The schnauzer type consists of three breeds: the giant, standard, and miniature. Toy and teacup are not breeds of schnauzer, but these common terms are used to market undersized or ill-bred miniature schnauzers. The original schnauzer was of the same size as the modern Standard Schnauzer breed, and was bred as a rat catcher, yard dog, and guard dog. The Miniature Schnauzer is the result of crossing the original schnauzer with breeds including the poodle and the affenpinscher.
Miniature Schnauzers are around 1 ft (30 cm) tall at the shoulder and weigh between 14 and 20 lb (6.4 and 9.1 kg) They have high energy levels and are very intelligent dogs. The American Kennel Club (AKC) approves salt and pepper, black, and black and silver as acceptable coat colors for a miniature schnauzer. They are often bred in pure white or even parti (multi) colored, but neither are approved by the AKC. The miniature is more delicate and less robust than his cousins, and should not live outside. They make excellent pets as they are loyal companions and are rarely aggressive toward strangers, although they are quick to sound the alarm at a perceived threat.
Standard Schnauzers are around 1.5 ft (46 cm) tall at the shoulder and weigh 30 to 45 lb (14 to 20 kg). They are in the group of working dogs. Standard schnauzers have been used to catch rats and as guard dogs. They have also carried messages in times of war, helped the Red Cross and been police dogs.

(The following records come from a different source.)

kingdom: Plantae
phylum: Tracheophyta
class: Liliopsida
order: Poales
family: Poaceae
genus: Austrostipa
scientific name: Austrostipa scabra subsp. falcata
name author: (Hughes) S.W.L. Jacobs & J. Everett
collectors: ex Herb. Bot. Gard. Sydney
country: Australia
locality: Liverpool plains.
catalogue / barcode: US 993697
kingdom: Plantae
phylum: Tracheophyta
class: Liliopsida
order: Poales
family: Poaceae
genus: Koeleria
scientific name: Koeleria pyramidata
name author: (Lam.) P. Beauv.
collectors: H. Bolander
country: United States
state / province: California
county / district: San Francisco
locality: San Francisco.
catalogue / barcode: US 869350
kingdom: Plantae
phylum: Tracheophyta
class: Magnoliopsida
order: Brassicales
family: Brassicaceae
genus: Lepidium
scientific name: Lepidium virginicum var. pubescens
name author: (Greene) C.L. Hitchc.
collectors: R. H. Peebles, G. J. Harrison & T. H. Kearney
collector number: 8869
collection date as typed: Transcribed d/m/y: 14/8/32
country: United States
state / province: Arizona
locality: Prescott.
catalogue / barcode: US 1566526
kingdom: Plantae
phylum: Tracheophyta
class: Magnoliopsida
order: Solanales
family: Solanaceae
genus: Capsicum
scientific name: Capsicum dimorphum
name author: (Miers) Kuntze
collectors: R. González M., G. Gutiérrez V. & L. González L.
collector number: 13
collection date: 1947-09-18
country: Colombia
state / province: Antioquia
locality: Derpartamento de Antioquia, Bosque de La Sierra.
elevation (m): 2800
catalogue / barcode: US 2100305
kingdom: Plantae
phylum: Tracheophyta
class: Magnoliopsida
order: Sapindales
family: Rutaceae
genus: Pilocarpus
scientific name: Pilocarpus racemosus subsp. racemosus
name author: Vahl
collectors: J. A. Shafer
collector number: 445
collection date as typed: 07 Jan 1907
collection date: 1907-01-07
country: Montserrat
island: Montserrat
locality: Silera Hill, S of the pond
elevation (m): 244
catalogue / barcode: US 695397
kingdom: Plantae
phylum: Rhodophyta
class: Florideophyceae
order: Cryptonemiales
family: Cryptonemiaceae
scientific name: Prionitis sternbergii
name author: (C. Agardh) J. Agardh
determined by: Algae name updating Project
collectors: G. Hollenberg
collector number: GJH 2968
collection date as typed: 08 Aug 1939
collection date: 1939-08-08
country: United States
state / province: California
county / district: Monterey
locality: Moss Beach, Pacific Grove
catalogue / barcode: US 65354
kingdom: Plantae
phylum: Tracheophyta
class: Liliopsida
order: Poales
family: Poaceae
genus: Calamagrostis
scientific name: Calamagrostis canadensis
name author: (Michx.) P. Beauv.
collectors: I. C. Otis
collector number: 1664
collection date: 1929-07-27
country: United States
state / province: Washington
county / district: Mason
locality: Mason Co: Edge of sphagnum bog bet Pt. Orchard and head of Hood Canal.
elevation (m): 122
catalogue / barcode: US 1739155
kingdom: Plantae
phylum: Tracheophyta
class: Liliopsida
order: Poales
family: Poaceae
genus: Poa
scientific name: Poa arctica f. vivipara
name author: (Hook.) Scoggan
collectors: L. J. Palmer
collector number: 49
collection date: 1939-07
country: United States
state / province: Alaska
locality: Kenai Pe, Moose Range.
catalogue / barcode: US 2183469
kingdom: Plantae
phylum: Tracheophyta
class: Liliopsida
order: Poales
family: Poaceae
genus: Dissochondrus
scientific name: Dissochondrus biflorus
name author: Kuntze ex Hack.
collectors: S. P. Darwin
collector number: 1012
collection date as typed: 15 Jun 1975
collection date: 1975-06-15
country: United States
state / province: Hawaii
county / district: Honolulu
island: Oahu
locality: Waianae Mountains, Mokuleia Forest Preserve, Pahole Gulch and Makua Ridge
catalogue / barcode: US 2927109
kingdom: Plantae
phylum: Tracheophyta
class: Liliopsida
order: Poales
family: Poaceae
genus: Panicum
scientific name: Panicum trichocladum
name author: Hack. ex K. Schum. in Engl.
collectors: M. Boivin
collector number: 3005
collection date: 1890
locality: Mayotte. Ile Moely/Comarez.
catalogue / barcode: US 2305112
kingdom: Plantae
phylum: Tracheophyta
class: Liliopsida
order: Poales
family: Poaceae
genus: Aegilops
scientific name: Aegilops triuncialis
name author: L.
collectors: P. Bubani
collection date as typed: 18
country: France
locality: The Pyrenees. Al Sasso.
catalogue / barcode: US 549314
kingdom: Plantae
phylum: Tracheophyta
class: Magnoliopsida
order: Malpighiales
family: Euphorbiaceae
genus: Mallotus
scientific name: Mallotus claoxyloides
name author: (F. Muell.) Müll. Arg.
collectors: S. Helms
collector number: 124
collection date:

Giant Schnauzers are around 2 ft (61 cm) tall at the shoulder and weigh between 55 and 80 lb (25 and 36 kg). They are working dogs that were developed in Swabia in the 17th century, as a rough coated variant of the pinscher breeds. The Giant Schnauzer was developed independently through crosses of black Great Danes, Munchener German Shepherds, Rottweilers, Dobermans, Boxers, Bouvier des Flandres, Thuringian Shepherds, and the Standard Schnauzer. It was originally bred to drive livestock to market and guard farms.